Maintenant, sur les grandes idées émises, un peu comme disait Mme la député de Maisonneuve, nous avons eu une concentration de groupes, notamment, en ce qui concerne l'industrie de la construction, qui sont venus avec un objectif bien précis, c'est-à-dire le maintien de leur privilège actuel. Certains souhaiteraient peut-être à la limite une position mitoyenne, c'est-à-dire ce que l'Office de la révision du Code civil proposait. Il veut maintenant le statu quo renforci et cela a été signé conjointement par plusieurs organismes. Alors cela sera évidemment au gouvernement, à l'équipe en place, à la suite de séances de travail. J'aimerais répondre tout de suite à la demande de Mme la députée de Maisonneuve qu'en consultation avec le ministre de la Justice il n'y a aucune difficulté, bien au contraire, elle le disait elle-même, cela ne va qu'enrichir nos travaux et nous pourrons mettre toutes les compétences en commun pour discuter à nouveau de tous ces points importants dont Mme la députée de Maisonneuve a fait l'énumération. Quant aux modalités, on s'est très bien entendu pour les modalités de notre sous-commission pour les auditions que nous avons eues. Je suis persuadé qu'on n'aura qu'à communiquer ensemble pour fixer les dates et s'organiser en conséquence.

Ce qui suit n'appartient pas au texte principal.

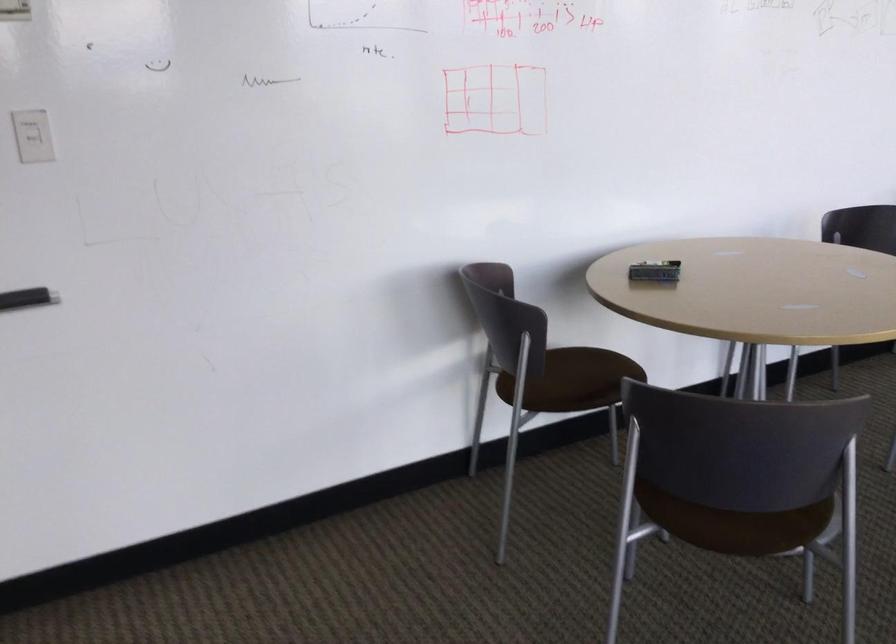
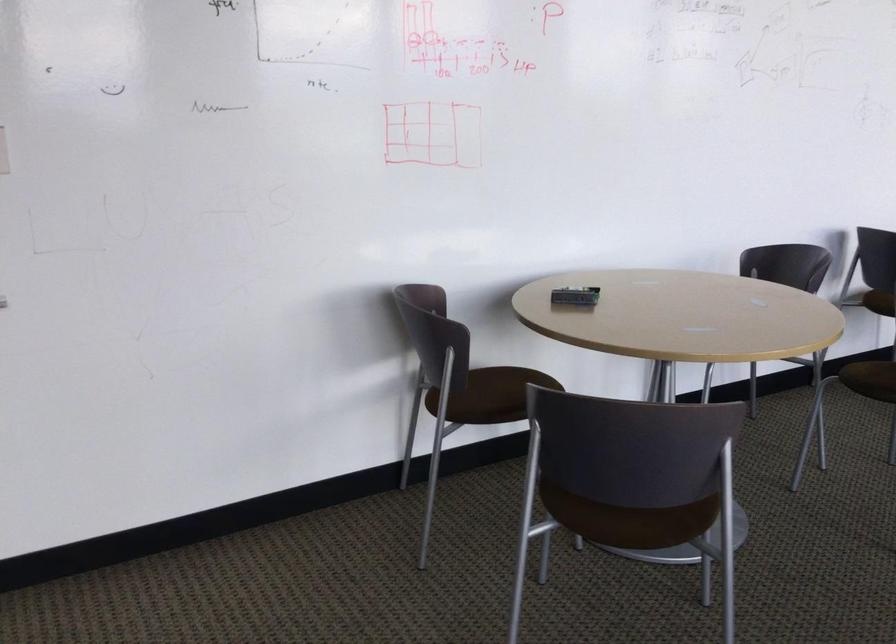
Find the pixel in the second image that matches point (535, 357) in the first image.

(458, 371)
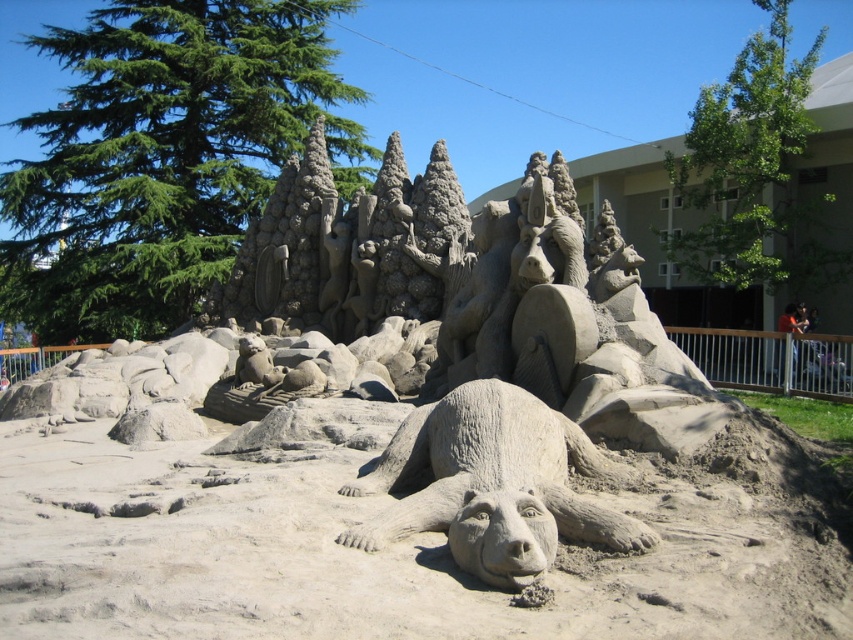
Question: Does gray sand sculpture at center have a lesser width compared to gray textured bear at center?

Choices:
 (A) yes
 (B) no

Answer: (A)

Question: Is green coniferous tree at upper left below gray textured bear at center?

Choices:
 (A) no
 (B) yes

Answer: (A)

Question: Which object appears closest to the camera in this image?

Choices:
 (A) gray sand sculpture at center
 (B) green coniferous tree at upper left

Answer: (A)

Question: Does green coniferous tree at upper left have a larger size compared to gray textured bear at center?

Choices:
 (A) no
 (B) yes

Answer: (B)

Question: Which of the following is the farthest from the observer?

Choices:
 (A) green coniferous tree at upper left
 (B) gray sand sculpture at center
 (C) gray textured bear at center

Answer: (A)

Question: Which of the following is the closest to the observer?

Choices:
 (A) (30, 586)
 (B) (595, 541)

Answer: (A)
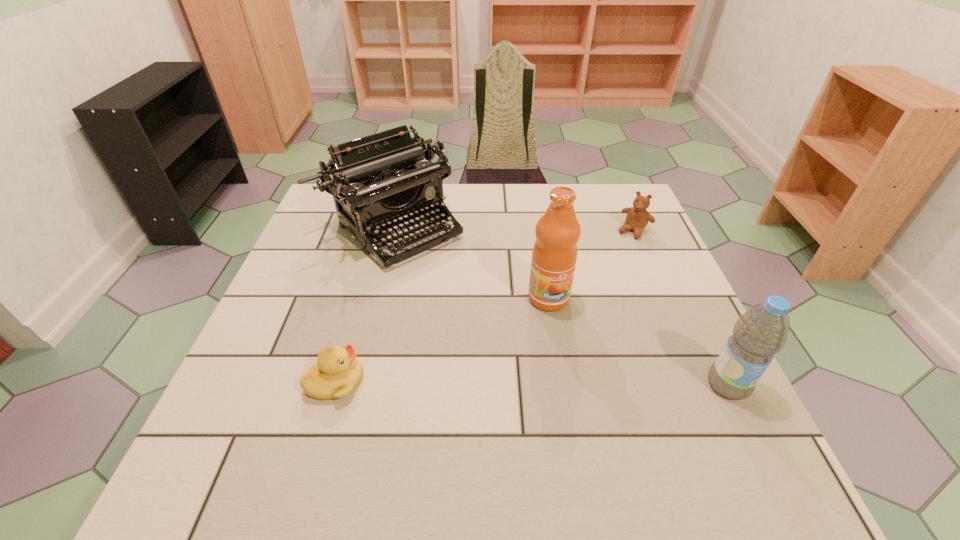
Find the location of a particular element. The image size is (960, 540). vacant space located 0.110m on the label side of the tallest object is located at coordinates (574, 351).

This screenshot has width=960, height=540. In order to click on vacant space located on the keyboard of the typewriter in this screenshot , I will do `click(486, 312)`.

Locate an element on the screen. Image resolution: width=960 pixels, height=540 pixels. blank space located on the keyboard of the typewriter is located at coordinates (535, 356).

Find the location of `vacant space located 0.240m on the keyboard of the typewriter`. vacant space located 0.240m on the keyboard of the typewriter is located at coordinates 492,316.

This screenshot has width=960, height=540. I want to click on vacant space located on the face of the teddy bear, so click(x=587, y=294).

You are a GUI agent. You are given a task and a screenshot of the screen. Output one action in this format:
    pyautogui.click(x=<x>, y=<y>)
    Task: Click on the free space located on the face of the teddy bear
    
    Given the screenshot: What is the action you would take?
    pyautogui.click(x=592, y=287)

Locate an element on the screen. free location located on the face of the teddy bear is located at coordinates (571, 315).

This screenshot has width=960, height=540. What are the coordinates of `typewriter located in the far edge section of the desktop` in the screenshot? It's located at (383, 181).

I want to click on teddy bear present at the far edge, so click(637, 218).

This screenshot has width=960, height=540. I want to click on duckling that is at the near edge, so click(x=337, y=372).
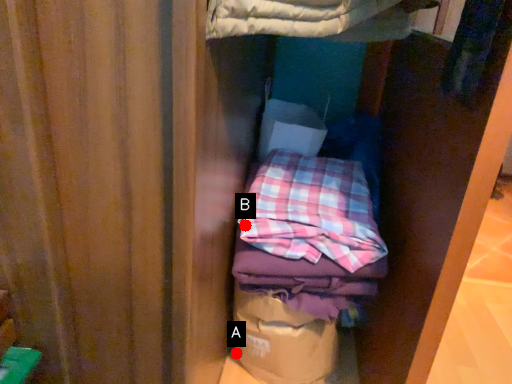
Question: Two points are circled on the image, labeled by A and B beside each circle. Among these points, which one is nearest to the camera?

Quant aux grandes idées émises, je poursuis avec tes priorités. Certains groupes n'en veulent pas. D'autres ne veulent surtout pas de la créance de l'État. Encore une fois, cela sera au gouvernement de faire le choix à un moment donné et de décider effectivement ce qui en résultera.

L'hypothèque légale, ma collègue l'a mentionné tantôt, certains veulent être inclus, on songe aux créateurs et créatrices, on songe aux arpenteurs-géomètres, on songe même aux courtiers immobiliers et d'autres, non seulement sont-ils inclus actuellement, mais ils veulent avoir un rang prioritaire tel que l'a recommandé et revendiqué l'UPA tantôt.

II y a toute ta notion de protection du consommateur. À la Commission des services juridiques, j'ai eu à me servir de son mémoire à plusieurs reprises puisque celle-ci avait une dimension quand même très protection du consommateur et c'est important évidemment d'avoir des groupes qui revendiquent. C'est sûr que chaque groupe a ses intérêts particuliers. La Commission des services juridiques, étant un organisme gouvernemental, a également intérêt avec ceux qui, non seulement bénéficient de l'aide juridique, mais des consommateurs et consommatrices en général...

On poursuit - le ministre l'a annoncé au tout début de nos travaux - en décembre, on va... Cela peut être intéressant pour Mme la députée de Maisonneuve qui nous disait tantôt qu'elle n'était pas chargée de travail. C'est une blague que je fais. Au contraire, je sais qu'elle est très occupée. Mais en décembre, un avant-projet de loi sur les obligations sera déposé avec plus de 1700 articles.

J'oubliais la question de l'hypothèque mobilière, mais c'est un autre aspect qu'il va falloir travailler ensemble. Il y a les registrateurs, toute la question de l'enregistrement, toute la question de l'informatisation, toute la question de la certification des professionnels.

En terminant, j'aimerais vous dire un grand merci. Les travaux se sont très bien déroulés. À une prochaine rencontre à une séance de travail sur l'avant-projet de loi sur les sûretés. Merci.

Le Président (M. Marcil): Merci, M. le député de Marquette.

Je tiens à remercier toutes les personnes qui ont participé à cette séance de deux jours et demi. Votre collaboration fut très positive. Donc, par le fait même, nous nous sommes facilités les travaux ensemble. À tous les experts, les fonctionnaires de même qu'aux députés, un chaleureux merci.

Je vais ajourner ces travaux sine die. Je spécifie également que la commission a accompli son mandat qui lui avait été confié. À la prochaine. Merci.